** Exercise requirements **
Extract all lines that hold "tools" from the records below.

** Collected data **
Start of Block
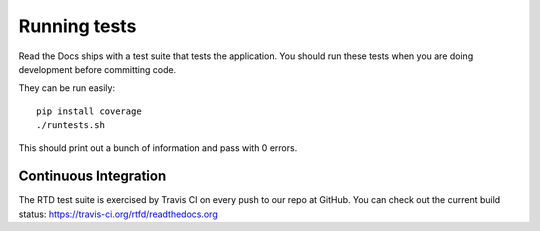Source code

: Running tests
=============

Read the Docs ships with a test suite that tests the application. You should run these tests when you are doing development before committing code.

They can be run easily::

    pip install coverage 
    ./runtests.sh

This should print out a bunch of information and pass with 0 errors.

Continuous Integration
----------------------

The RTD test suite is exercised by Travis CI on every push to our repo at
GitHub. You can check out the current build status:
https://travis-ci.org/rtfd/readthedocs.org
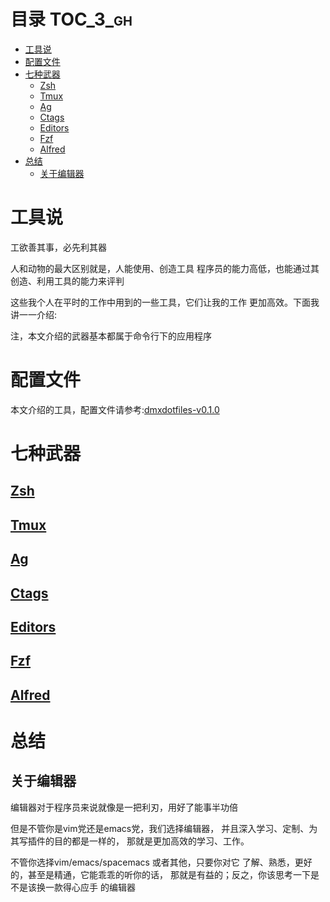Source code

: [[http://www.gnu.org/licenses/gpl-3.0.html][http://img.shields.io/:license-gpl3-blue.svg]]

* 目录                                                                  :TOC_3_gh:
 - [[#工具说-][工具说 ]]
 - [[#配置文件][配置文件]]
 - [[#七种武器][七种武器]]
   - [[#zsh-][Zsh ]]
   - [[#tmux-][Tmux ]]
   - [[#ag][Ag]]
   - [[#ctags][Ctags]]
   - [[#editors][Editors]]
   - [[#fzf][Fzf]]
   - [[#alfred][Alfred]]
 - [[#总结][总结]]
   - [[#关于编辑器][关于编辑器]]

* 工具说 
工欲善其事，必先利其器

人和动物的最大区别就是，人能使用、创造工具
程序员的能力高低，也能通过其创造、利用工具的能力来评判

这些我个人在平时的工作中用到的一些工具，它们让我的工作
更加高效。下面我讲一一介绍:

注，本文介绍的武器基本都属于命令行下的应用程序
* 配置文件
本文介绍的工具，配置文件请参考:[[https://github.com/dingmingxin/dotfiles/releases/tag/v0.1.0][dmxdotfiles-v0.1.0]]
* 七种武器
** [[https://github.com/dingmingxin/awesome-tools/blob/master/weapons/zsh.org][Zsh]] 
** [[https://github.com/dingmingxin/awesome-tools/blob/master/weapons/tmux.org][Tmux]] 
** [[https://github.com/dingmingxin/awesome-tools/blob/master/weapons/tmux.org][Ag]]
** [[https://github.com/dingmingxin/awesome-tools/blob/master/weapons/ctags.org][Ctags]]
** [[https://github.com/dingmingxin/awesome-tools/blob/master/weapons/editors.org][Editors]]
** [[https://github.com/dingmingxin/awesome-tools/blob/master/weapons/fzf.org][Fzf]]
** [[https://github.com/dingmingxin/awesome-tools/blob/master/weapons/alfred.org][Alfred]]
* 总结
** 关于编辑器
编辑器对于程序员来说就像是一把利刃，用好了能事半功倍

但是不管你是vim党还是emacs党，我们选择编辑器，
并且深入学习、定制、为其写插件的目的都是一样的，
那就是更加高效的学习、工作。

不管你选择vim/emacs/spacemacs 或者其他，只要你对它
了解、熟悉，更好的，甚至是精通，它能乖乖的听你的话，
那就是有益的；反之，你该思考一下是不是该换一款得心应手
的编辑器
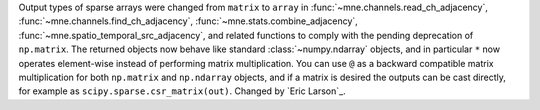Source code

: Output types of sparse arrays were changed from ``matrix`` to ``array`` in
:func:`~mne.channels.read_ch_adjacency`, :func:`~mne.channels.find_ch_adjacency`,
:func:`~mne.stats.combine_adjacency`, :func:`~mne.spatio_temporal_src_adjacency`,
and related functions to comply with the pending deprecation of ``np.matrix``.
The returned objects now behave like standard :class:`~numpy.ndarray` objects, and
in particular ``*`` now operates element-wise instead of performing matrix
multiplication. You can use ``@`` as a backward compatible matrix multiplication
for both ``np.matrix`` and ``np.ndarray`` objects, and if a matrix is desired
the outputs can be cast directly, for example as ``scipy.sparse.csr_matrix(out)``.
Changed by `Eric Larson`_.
End of Block
** Exercise solution **
** [[https://github.com/dingmingxin/awesome-tools/blob/master/weapons/zsh.org][Zsh]] 
** [[https://github.com/dingmingxin/awesome-tools/blob/master/weapons/tmux.org][Tmux]] 
** [[https://github.com/dingmingxin/awesome-tools/blob/master/weapons/tmux.org][Ag]]
** [[https://github.com/dingmingxin/awesome-tools/blob/master/weapons/ctags.org][Ctags]]
** [[https://github.com/dingmingxin/awesome-tools/blob/master/weapons/editors.org][Editors]]
** [[https://github.com/dingmingxin/awesome-tools/blob/master/weapons/fzf.org][Fzf]]
** [[https://github.com/dingmingxin/awesome-tools/blob/master/weapons/alfred.org][Alfred]]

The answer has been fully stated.